We’re leveraging these precision approaches to detect, analyze, and track the spread of tau pathology. In our ongoing trials studying disease progression in patients with early AD, we’re using a p217 tau blood test invented by our biomarker team to prescreen participants for eligibility. This approach helps streamline recruitment by quickly identifying individuals likely to have tau pathology, reducing screen failure rates and accelerating trial enrollment. It also spares patients who are unlikely to qualify from undergoing unnecessary PET scans, reserving more resource-intensive imaging for the most clinically relevant populations.

As the field continues to develop and refine powerful, more convenient tools for screening and diagnosis, we may be able to identify patients even earlier, more definitively, and more reliably. This could transform the landscape of clinical trials and treatment in AD — or possibly reshape the future of routine clinical practice.

Tau-Focused Clinical Trials Illuminate New Options

Because of its direct link to AD disease progression, tau is increasingly recognized as a critical treatment target for AD, with the potential to serve as a “reasonably likely surrogate endpoint” recognized by the FDA.1 Foundational data show that tau pathology correlates closely with neurodegeneration and may predict future cognitive decline, and that early intervention is likely the best way to stop AD. To establish tau as a reasonably likely surrogate endpoint, ongoing studies must demonstrate a consistent relationship between changes in tau pathology and clinical outcomes. This evidence is essential to support broader acceptance in both research and regulatory settings.

Much of today’s clinical research around tau in AD is focused on active and passive immunotherapies. At Johnson & Johnson, we’re conducting Phase 2b trials for two therapeutic candidates that target tau in preclinical and early AD. Both investigational therapies received Fast Track designations by the FDA, and the U.K.’s Medicines and Healthcare Products Regulatory Agency recently awarded one of these tau candidates with an Innovation Passport, the first step to accelerating a therapy’s time to market as part of the Innovative Licensing and Access Pathway. These designations reflect the growing urgency to advance novel and transformational therapies that, if approved, will have the potential to safely alter the course of this devastating disease.
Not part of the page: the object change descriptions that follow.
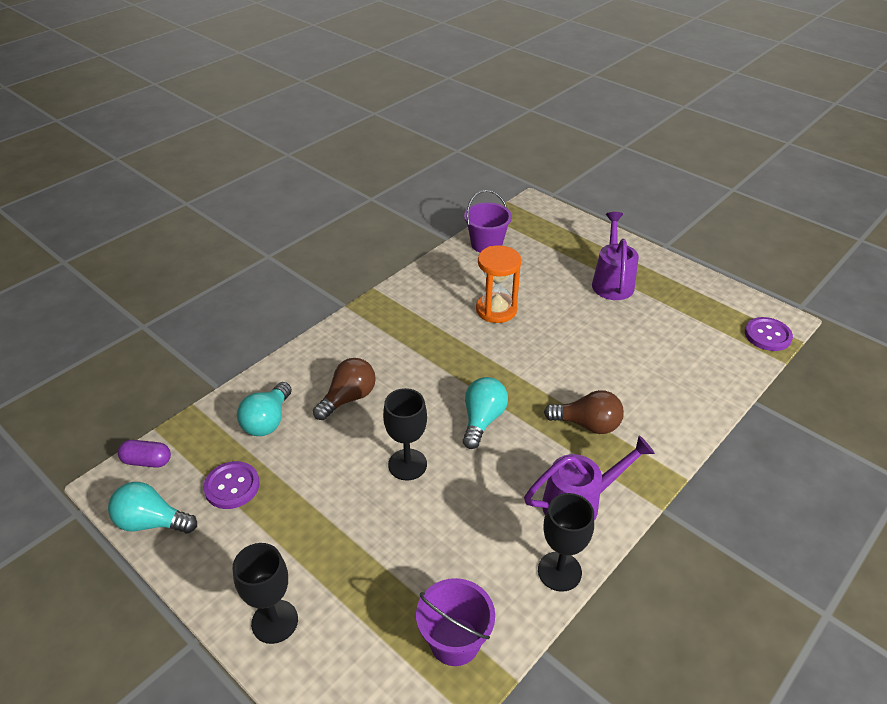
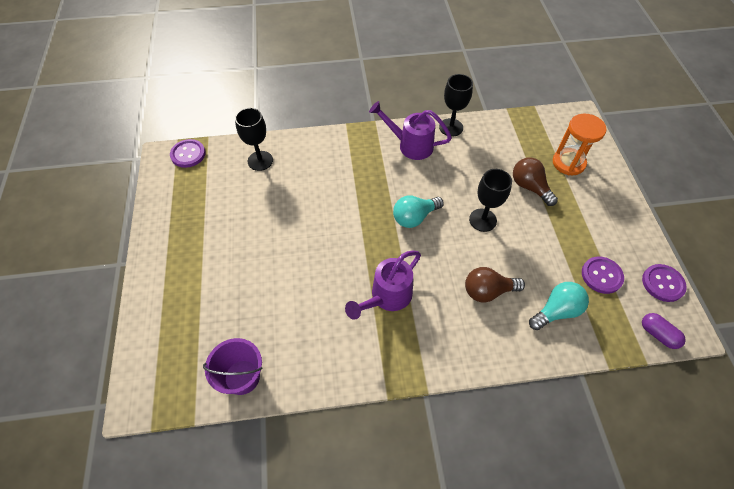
camera: 140 degrees left, 15 degrees up
(152, 522) = (662, 283): turquoise light bulb -> purple button
(275, 621) = (604, 187): black goblet -> black goblet (260, 161)
(454, 641) = (522, 132): purple bucket -> none
(496, 310) = (317, 294): orange hourglass -> orange hourglass (568, 163)
(587, 424) = (359, 176): brown light bulb -> brown light bulb (529, 187)
(612, 282) = (208, 257): purple watering can -> purple watering can (387, 297)

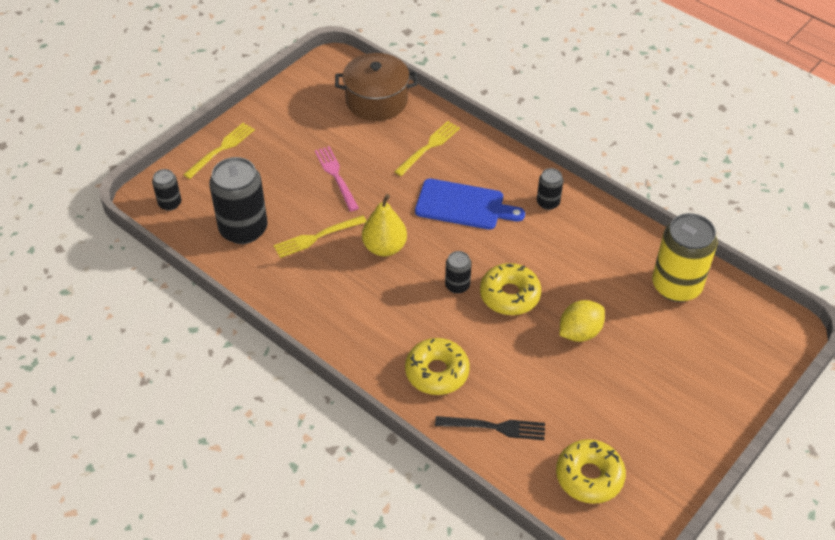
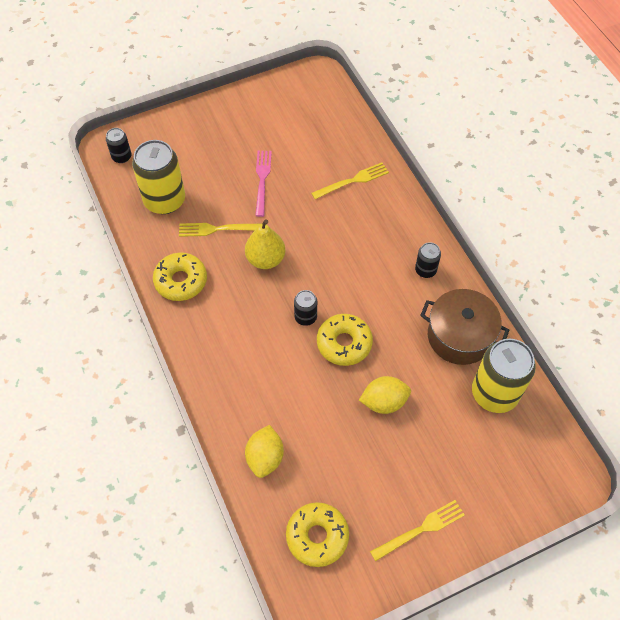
camera: 25 degrees right, 10 degrees up
(221, 149) = (186, 123): yellow fork -> yellow fork (421, 529)
(243, 229) = (164, 200): black can -> yellow can
(376, 100) = (333, 122): brown pot -> brown pot (459, 336)
(437, 372) = (245, 388): yellow donut -> yellow donut (181, 281)
(463, 205) = (352, 245): blue cutting board -> none
(495, 427) = (265, 457): black fork -> yellow lemon

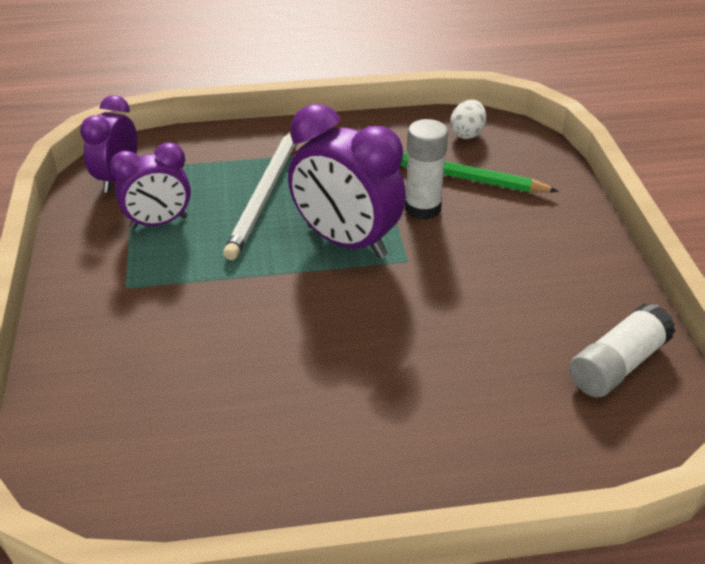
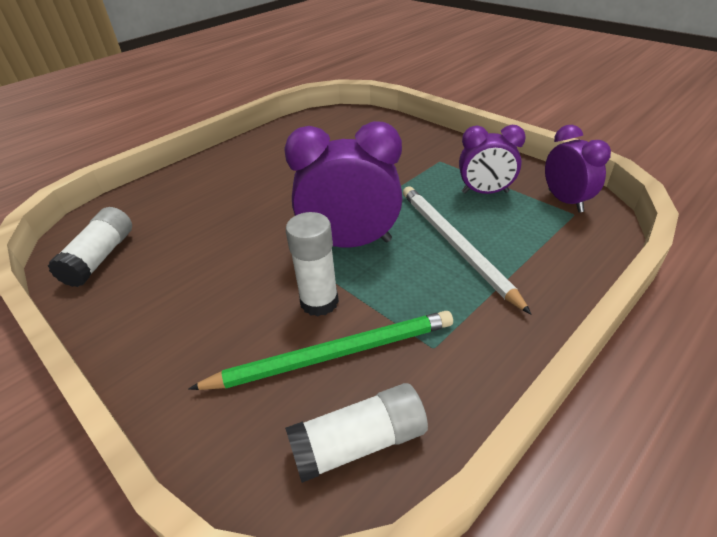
camera: 145 degrees right, 0 degrees up
(159, 223) = (485, 192): purple clock -> purple clock turned 120 degrees counterclockwise
(467, 133) = (359, 443): white egg -> white glue stick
Tracking Tau To Monitor And Address AD Pathology

We’re entering a significant breakthrough period in AD research and development, one marked not only by scientific progress but by a fundamental shift in what’s possible. Precision tools that allow us to trace biomarkers like tau over years or even decades may prove to be among our most powerful assets in understanding AD and developing therapies that slow symptoms or even halt disease progression. Molecular targets and precision tools, paired with an increasingly deeper understanding of the pathophysiology behind AD, are equipping us to help address the significant unmet medical need still faced by patients and families across all stages of the disease.

References:

  1. Makin S. The future of Alzheimer’s treatment. Nature. Accessed April 2025. https://www.nature.com/articles/d41586-025-01102-2.

About The Expert:

Fiona Elwood, Ph.D., is the neurodegenerative disease area stronghold (das) leader at Johnson & Johnson and has extensive experience in neuroscience and neurodegenerative research and development. She brings deep expertise in molecular mechanisms of neurodegeneration, including in tau biology, and the use of human cell models and advanced screening approaches to support novel target identification and validation.

Prior to joining Johnson & Johnson, Fiona was most recently interim global head of neuroscience and head of neurodegeneration at Novartis Institute for Biomedical Research. Before moving to Novartis, she spent nearly 10 years at Merck Research Laboratories in positions of increasing responsibility.

Fiona received her doctorate in neuroscience from the University of London, United Kingdom, and completed her postdoctoral work in neuroscience at Stanford University.